Ghosts, by Rob S. Rice


Ghosts all around us, of great and small men,
Waltzing, or whispering, 'Do you think of when...?'
Ghosts of brave women, plain women, or fair.
We come from the past, there are ghosts everywhere.

Men died for that bridge there, and watch us drive by,
And drowned when that dam burst, and not knowing why,
And women were killed when their horses went wild,
Or died in old age, or in birthing a child.

The heroes lived once, though the memories fade,
The roar of the cannon, the bursting grenade,
The bark of the mortar, the kick of the gun,
And blood long since dried, but their duty, still done.

Lincoln walks somewhere, perhaps wrings his hands,
Yet Washington knows that the Union still stands.
And Grant lies neglected, but untouched by scorn,
And Truman, and Arthur, with few left to mourn.
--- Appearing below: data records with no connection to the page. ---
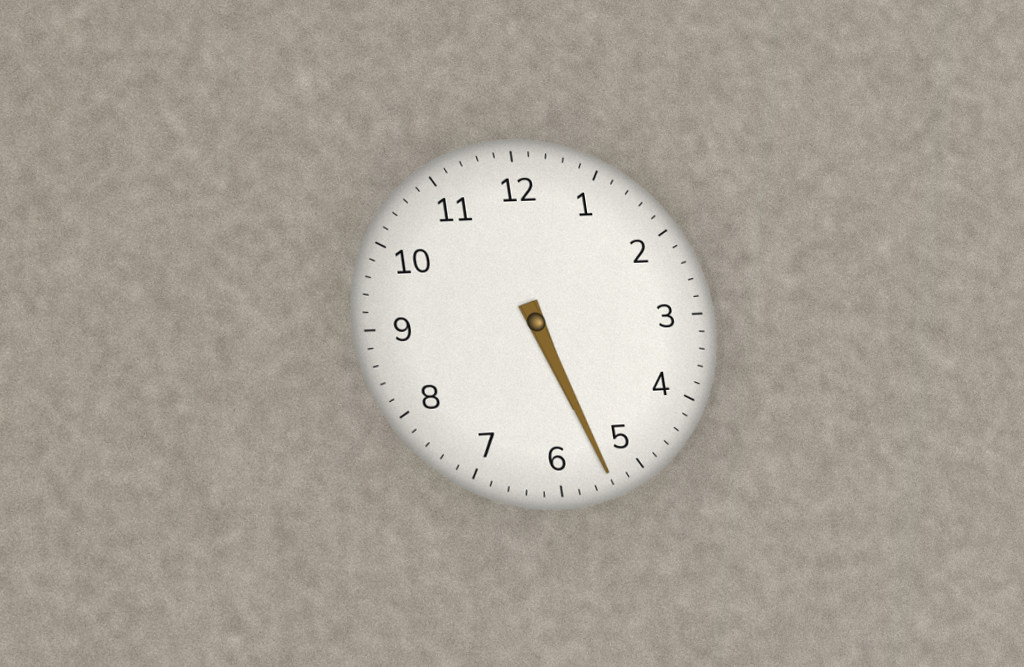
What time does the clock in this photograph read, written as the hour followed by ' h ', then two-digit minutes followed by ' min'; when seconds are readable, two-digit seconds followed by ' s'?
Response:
5 h 27 min
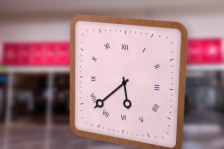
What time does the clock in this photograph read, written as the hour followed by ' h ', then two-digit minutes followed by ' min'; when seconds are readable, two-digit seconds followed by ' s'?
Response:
5 h 38 min
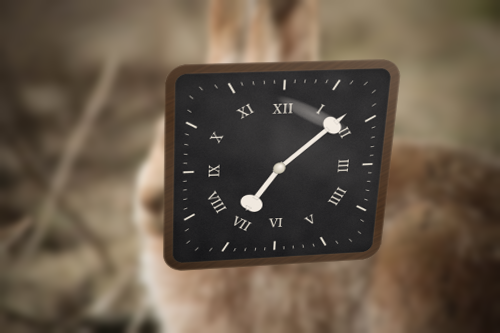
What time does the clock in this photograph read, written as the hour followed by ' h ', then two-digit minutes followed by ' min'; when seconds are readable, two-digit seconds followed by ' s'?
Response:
7 h 08 min
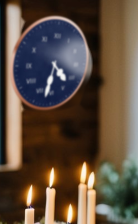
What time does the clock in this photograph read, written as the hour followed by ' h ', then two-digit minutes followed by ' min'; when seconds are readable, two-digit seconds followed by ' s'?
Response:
4 h 32 min
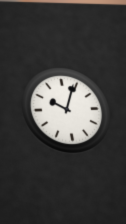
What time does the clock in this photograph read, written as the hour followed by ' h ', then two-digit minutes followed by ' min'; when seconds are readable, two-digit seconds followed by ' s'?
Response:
10 h 04 min
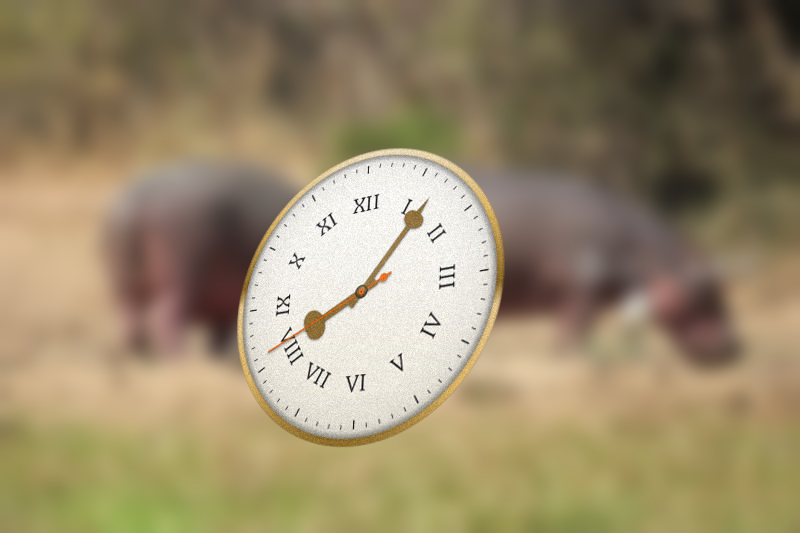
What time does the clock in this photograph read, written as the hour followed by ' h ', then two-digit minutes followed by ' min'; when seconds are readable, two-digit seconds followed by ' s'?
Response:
8 h 06 min 41 s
There were Whitney's muskets, and Edison's sweat,
Two brothers from Dayton, success, and regret,
And Ericsson's iron, and his iron will,
And legions of workers, and more legions still.

The steel mills lie empty, the shipyards are gone,
Canals are filled in, but the country lives on.
Machines have gone silent, but still, in the fields,
The reaper takes in what Grandfather's farm yields.

Ghosts wander old mineshafts, or empty rail beds,
Their homes and their garments now, not even threads,
Yet trains still move freight, and the cities still grow,
And no one alive can know what the dead know.

I think of the heroes, the hungry, the liars...
Those voices, long-stilled, form insistent, soft choirs.